Les retraités mécontents, les élus locaux mécontents, et maintenant l'Armée. Débuts innovants, débuts décevants… rien que du clinquant !

La principale qualité qui fait un bon chef est justement d'avoir l'humilité de (re)connaître les limites de ses compétences, et la sagesse de savoir écouter ceux "qui savent", pour prendre la décision la plus pertinente et la mieux adaptée à la situation.
 
Pour CPNT - Le Mouvement de la Ruralité, cette faute d’appréciation conduit à une autre  faute bien plus grave encore dans ses conséquences : le président Macron a trahi son engagement présidentiel de porter l'effort de défense à 2% du PIB. Engagement pourtant réitéré face aux Français et à la représentation nationale.  Il a trahi la confiance des armées, dont il est le chef institutionnel, alors qu'elles sont garantes de notre sécurité, dans un contexte de terrorisme international des plus préoccupants et d’un théâtre des opérations élargi sur la scène internationale.
 
Égal à son prédécesseur, Emmanuel Macron, en campagne présidentielle, avait annoncé renforcer et soutenir davantage l'armée.
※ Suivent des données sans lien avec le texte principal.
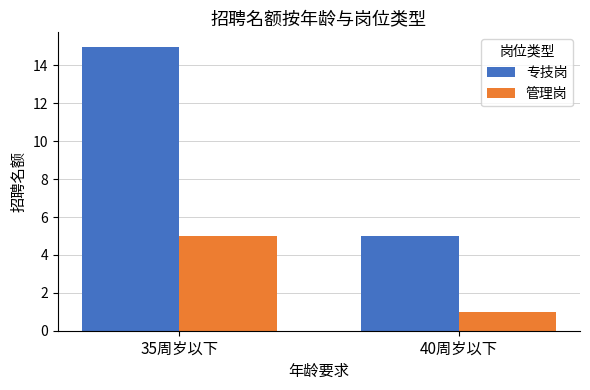

Which series changed the most between 35周岁以下 and 40周岁以下?

专技岗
Or une fois au pouvoir il fait exactement le contraire de ce qu'il a dit. Un reniement présidentiel qui expose dangereusement les militaires ainsi que les Français dans un contexte de dangerosité extrême.
 
Limoger ceux qui font preuve de compétences et de responsabilité pour ne garder que les supplétifs asservis au pouvoir est une preuve d’incapacité et d’intolérance dommageable pour la fonction présidentielle. Le Président Macron touche les limites de l’exercice « bonne figure » et démontre là, son manque de vision à long terme pour la France.